Prompt:
In the entries below, find the string "Zone" and return each line holding it.

BEGIN Study material

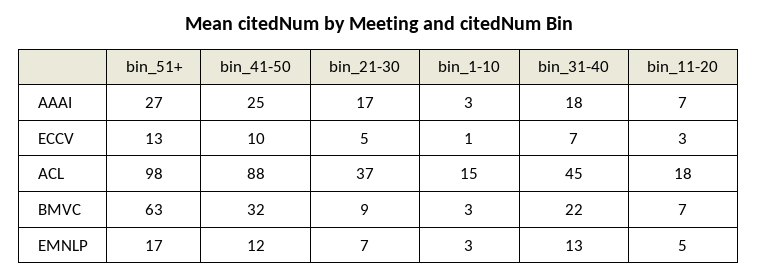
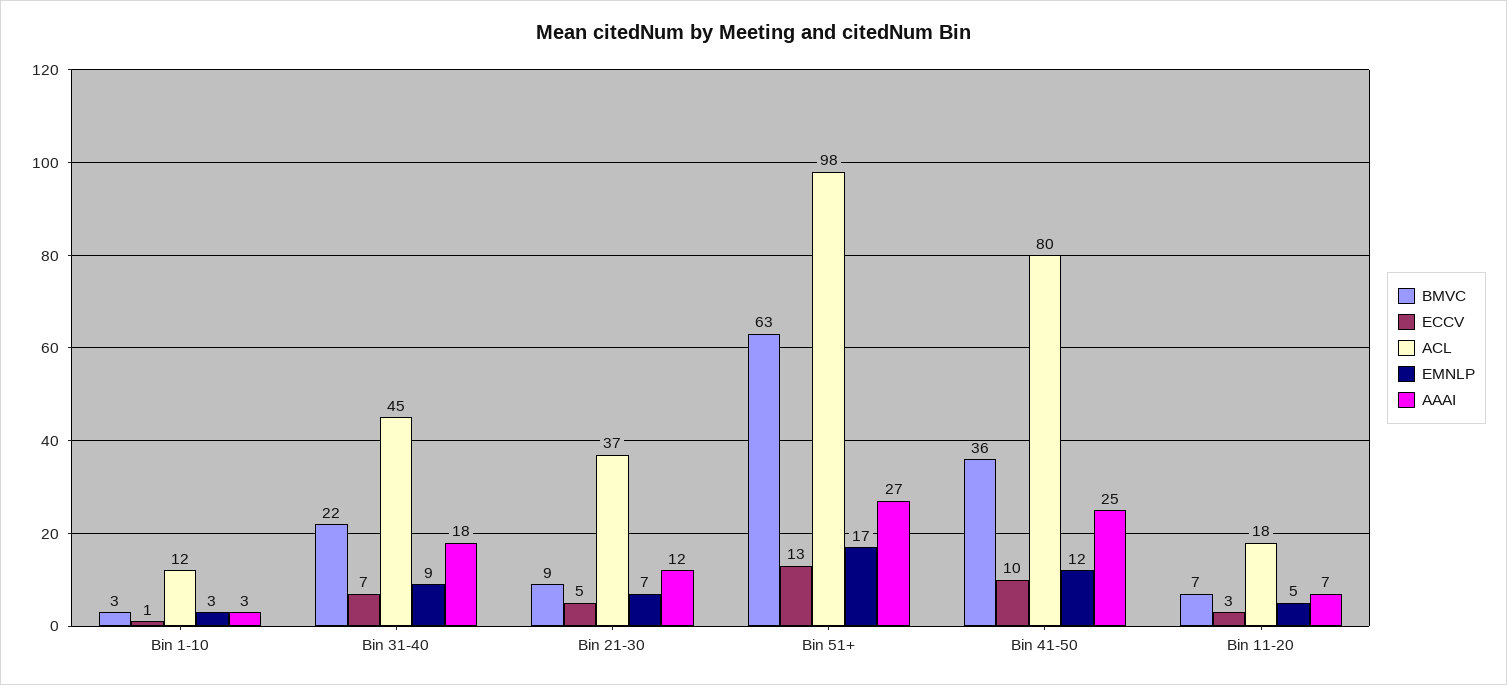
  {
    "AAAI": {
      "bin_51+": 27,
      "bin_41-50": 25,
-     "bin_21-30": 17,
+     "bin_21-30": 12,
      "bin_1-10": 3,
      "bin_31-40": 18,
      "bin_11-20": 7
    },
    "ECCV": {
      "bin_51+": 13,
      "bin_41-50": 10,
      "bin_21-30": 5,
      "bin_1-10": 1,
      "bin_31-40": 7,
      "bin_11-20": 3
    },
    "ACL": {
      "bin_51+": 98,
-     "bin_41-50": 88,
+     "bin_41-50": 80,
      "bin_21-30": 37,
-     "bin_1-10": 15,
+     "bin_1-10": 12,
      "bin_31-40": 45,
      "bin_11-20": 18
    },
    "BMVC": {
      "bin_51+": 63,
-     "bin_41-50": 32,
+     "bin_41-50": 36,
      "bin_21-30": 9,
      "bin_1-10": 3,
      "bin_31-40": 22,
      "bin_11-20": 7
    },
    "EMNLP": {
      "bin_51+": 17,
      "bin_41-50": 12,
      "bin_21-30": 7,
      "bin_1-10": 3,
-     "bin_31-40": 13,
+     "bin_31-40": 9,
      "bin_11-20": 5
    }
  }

END Study material
BEGIN Study material

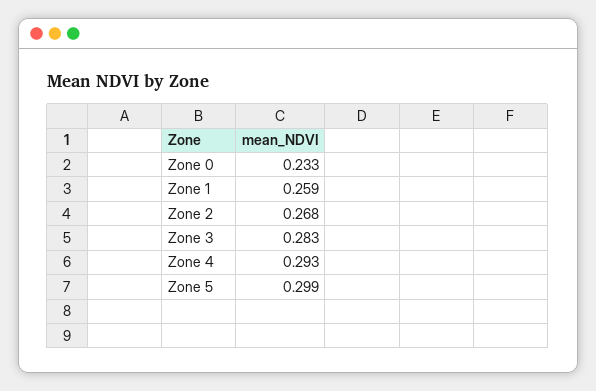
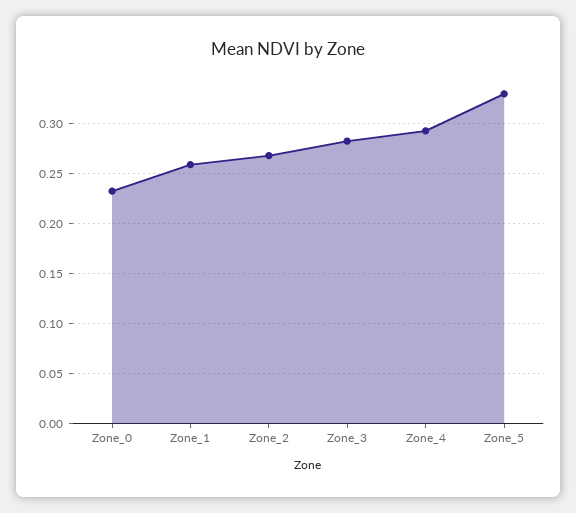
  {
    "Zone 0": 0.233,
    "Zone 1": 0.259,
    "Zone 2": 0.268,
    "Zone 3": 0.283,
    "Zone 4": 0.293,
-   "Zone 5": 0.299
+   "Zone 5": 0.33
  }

END Study material

Output below:
    "Zone 0": 0.233,
    "Zone 1": 0.259,
    "Zone 2": 0.268,
    "Zone 3": 0.283,
    "Zone 4": 0.293,
-   "Zone 5": 0.299
+   "Zone 5": 0.33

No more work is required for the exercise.